Firecrest
- First edition (UK)
- Author: Victor Canning
- Language: English
- Genre: Spy thriller
- Publisher: Heinemann (UK) Morrow (US)
- Publication date: 1971
- Publication place: United Kingdom
- Media type: Print

= Firecrest (novel) =

1971 novel

Firecrest is a 1971 spy thriller novel by the British writer Victor Canning. A stand-alone novel, it introduced a more modern, darker and naturalistic style compared to Canning's previous novels. It marked the first appearance of "The Department", a shadowy dirty tricks agency working for the British government which featured in subsequent novels.

==Synopsis==
The scientist Henry Dilling dies shortly after agreeing to sell some vital research to the British government.
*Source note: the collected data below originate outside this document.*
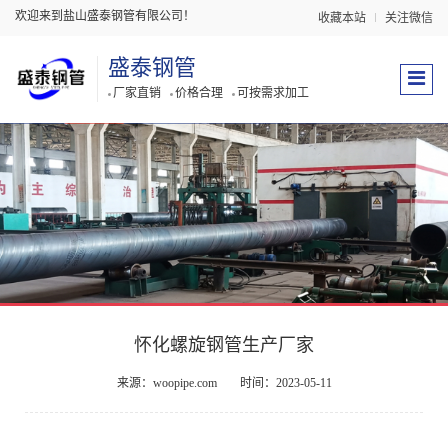
欢迎来到盐山盛泰钢管有限公司！
收藏本站
关注微信
盛泰钢管
厂家直销
价格合理
可按需求加工
怀化螺旋钢管生产厂家
来源：woopipe.com
时间：2023-05-11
The papers are now missing and The Department assigns one of his agents John Grimster to track them down. Grimster was once a promising star of British intelligence but is now disgruntled as he believes that his superiors may have arranged the traffic accident that killed the Swedish woman he planned to marry, but who they regarded as a security risk.

==Bibliography==
- Burton, Alan. Historical Dictionary of British Spy Fiction. Rowman & Littlefield, 2016. ISBN 978-1-4422-5586-9.
- Reilly, John M. Twentieth Century Crime & Mystery Writers. Springer, 2015.